§ Written task:
Exactly the lines below from the one with "Page size: 1241x1754." up to and including the one with "List each element's" make up the answer, with nothing else added.

§ Input material:
----

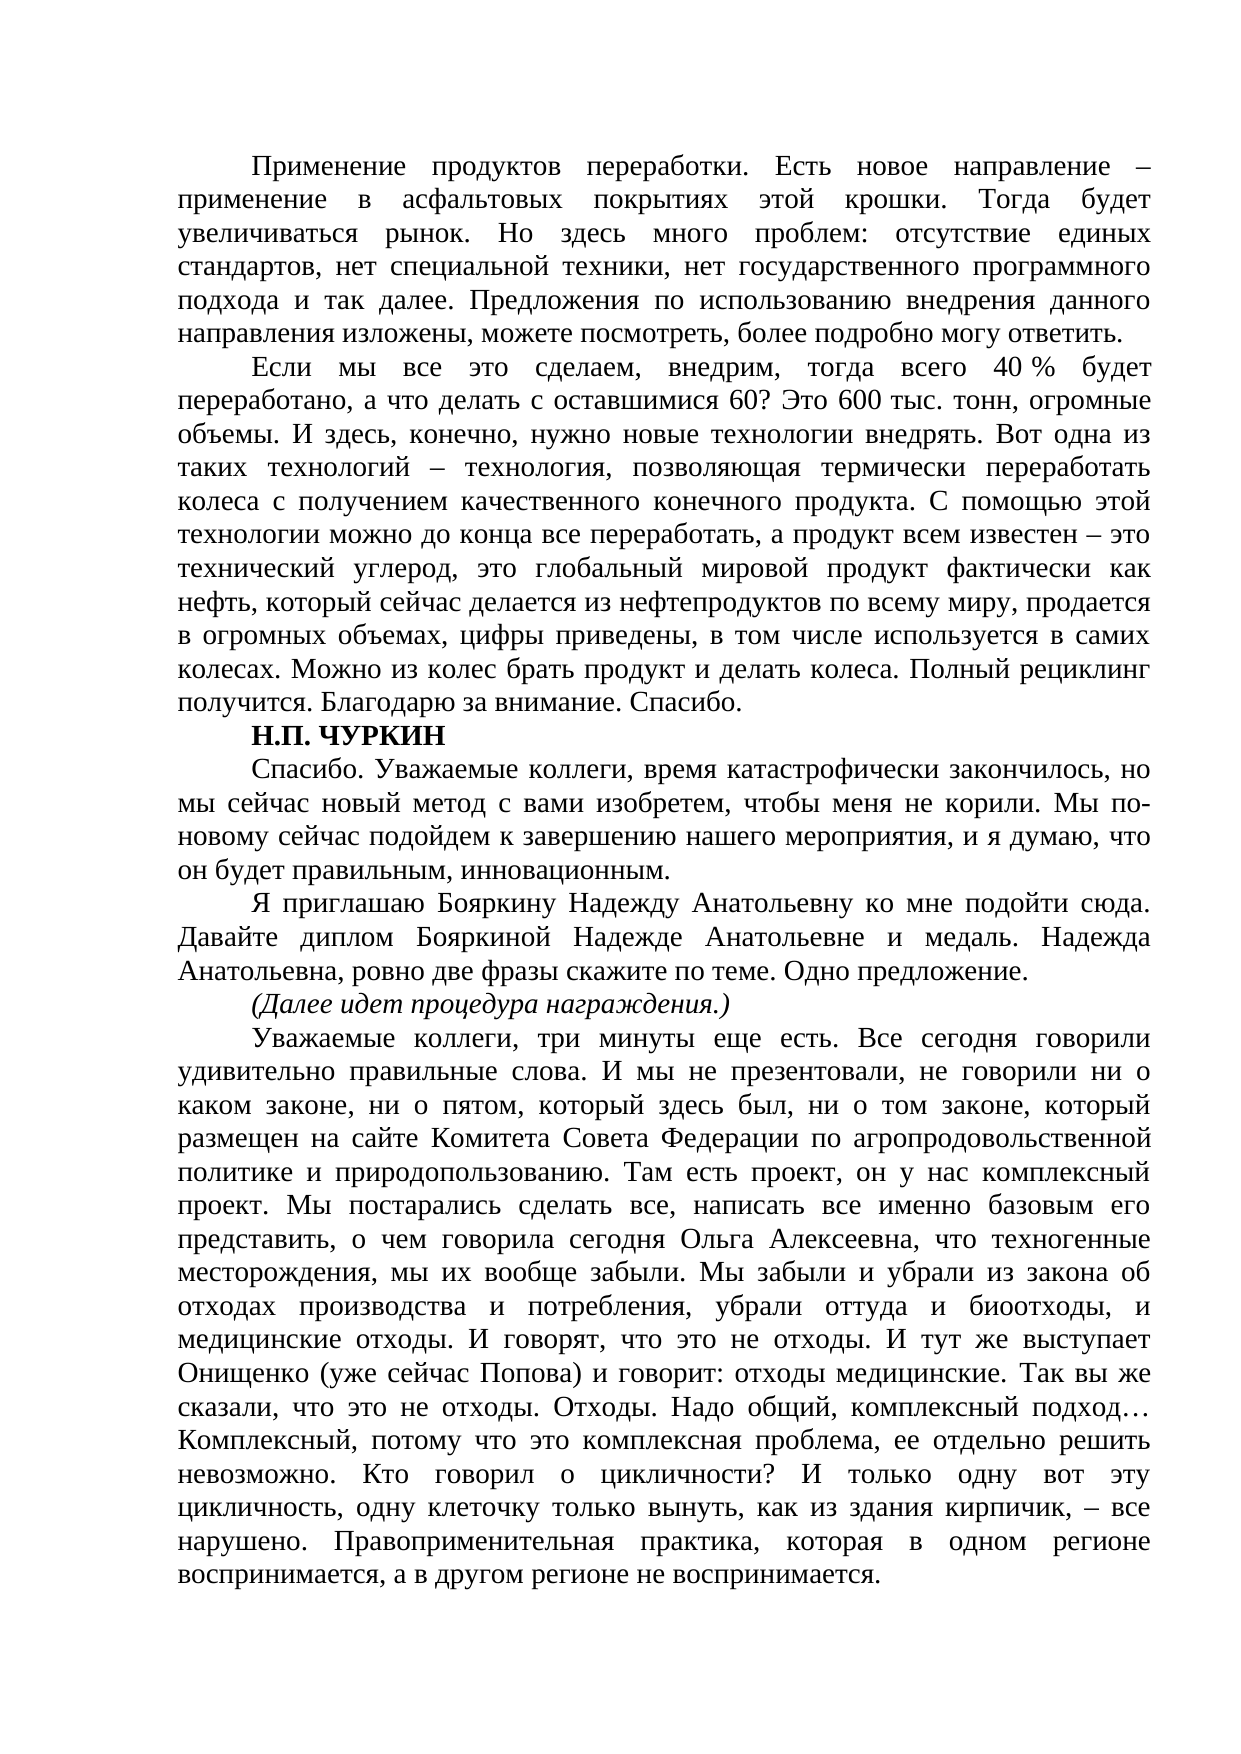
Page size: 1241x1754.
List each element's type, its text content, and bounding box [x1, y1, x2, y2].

----

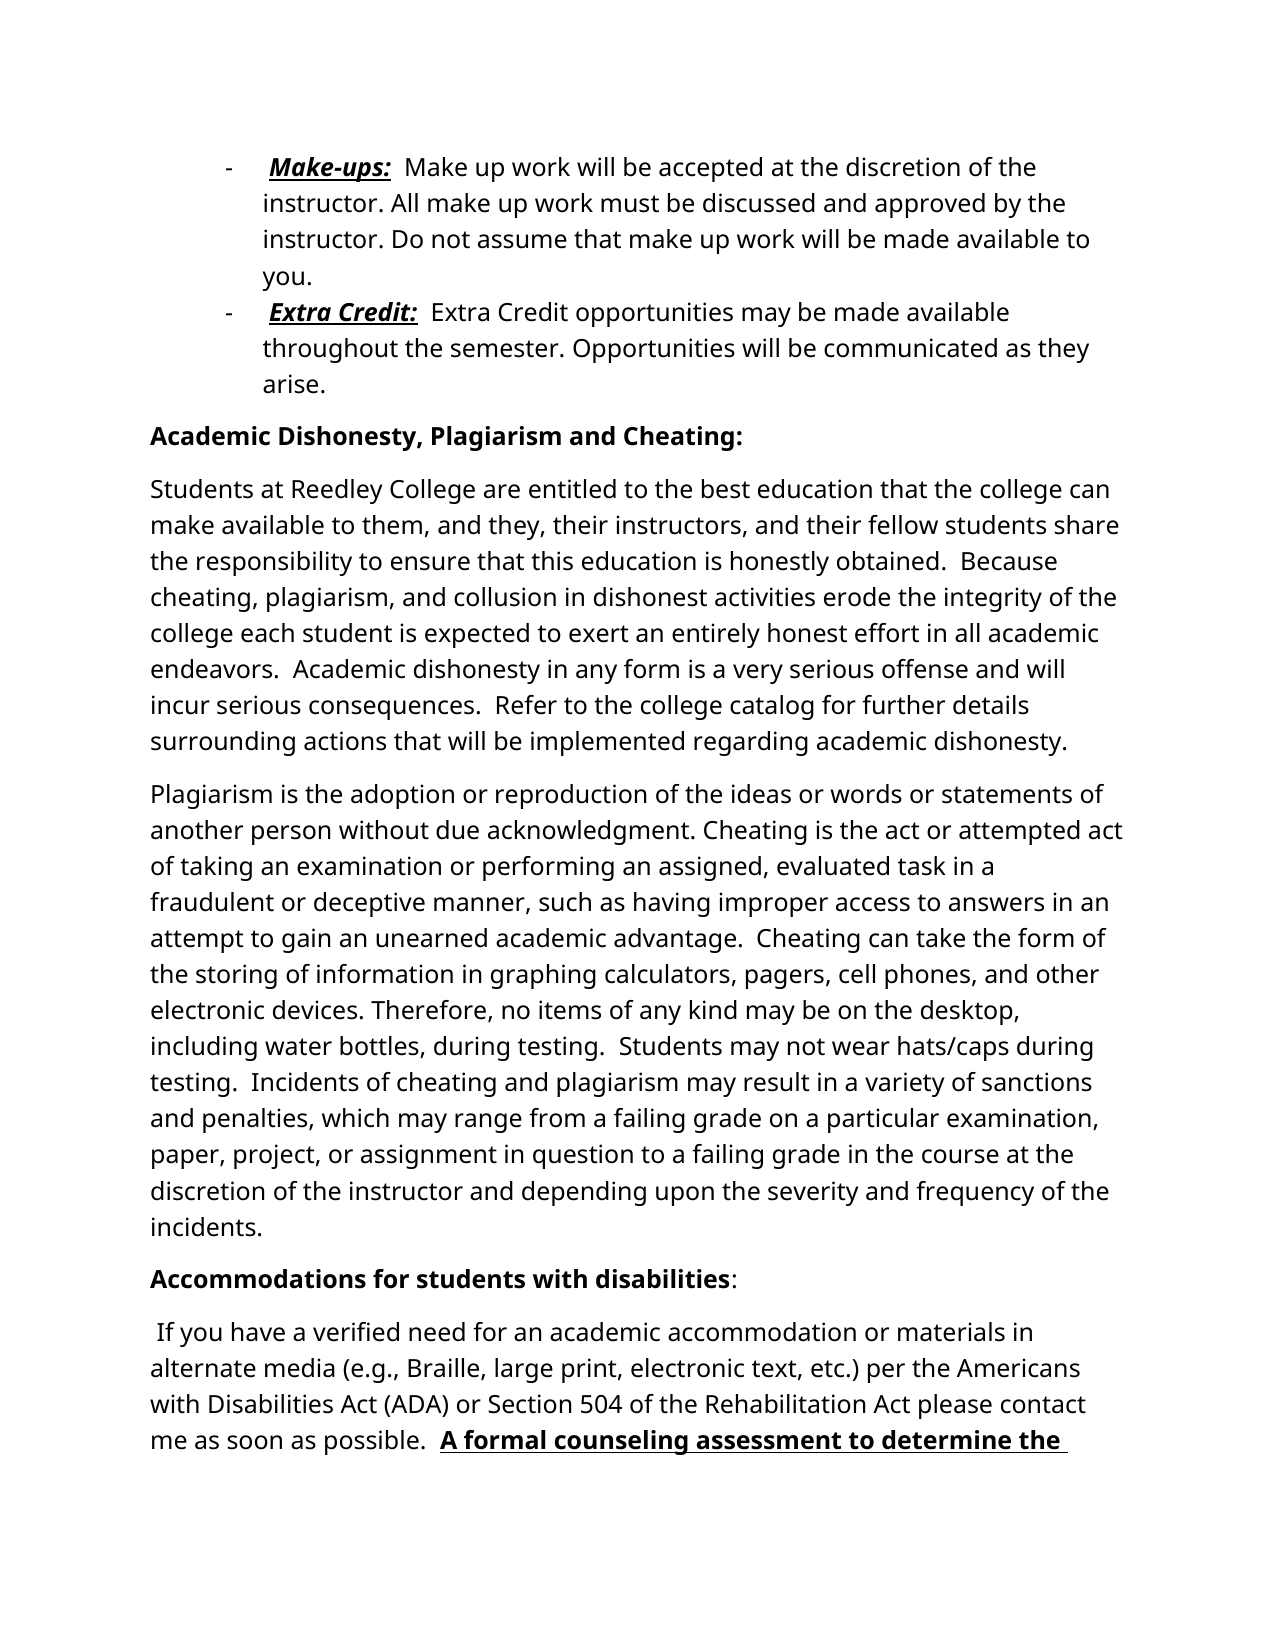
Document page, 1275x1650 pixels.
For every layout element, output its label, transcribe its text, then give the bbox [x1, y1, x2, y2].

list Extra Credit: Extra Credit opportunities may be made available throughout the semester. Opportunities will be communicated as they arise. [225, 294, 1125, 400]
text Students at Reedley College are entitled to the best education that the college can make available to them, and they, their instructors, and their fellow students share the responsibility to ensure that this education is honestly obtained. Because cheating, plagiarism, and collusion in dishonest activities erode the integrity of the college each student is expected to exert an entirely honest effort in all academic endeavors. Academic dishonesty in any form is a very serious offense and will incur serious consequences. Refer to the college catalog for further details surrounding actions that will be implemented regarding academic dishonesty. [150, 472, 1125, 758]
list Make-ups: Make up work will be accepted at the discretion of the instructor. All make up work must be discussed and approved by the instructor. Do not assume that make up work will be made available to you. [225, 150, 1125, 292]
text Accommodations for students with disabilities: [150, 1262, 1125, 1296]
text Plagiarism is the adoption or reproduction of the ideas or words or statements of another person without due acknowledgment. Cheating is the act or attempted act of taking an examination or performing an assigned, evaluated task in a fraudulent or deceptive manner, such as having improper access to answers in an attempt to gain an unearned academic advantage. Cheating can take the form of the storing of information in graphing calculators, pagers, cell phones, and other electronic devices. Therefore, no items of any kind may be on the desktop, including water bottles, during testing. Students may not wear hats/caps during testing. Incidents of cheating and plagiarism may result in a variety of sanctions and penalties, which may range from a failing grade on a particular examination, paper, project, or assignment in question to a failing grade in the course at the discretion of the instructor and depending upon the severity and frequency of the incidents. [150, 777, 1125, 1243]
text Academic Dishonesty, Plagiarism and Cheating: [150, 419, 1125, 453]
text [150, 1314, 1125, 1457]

----

§ Final answer:
Page size: 1241x1754.
List each element's type, its text content, and bounding box [x1, y1, x2, y2].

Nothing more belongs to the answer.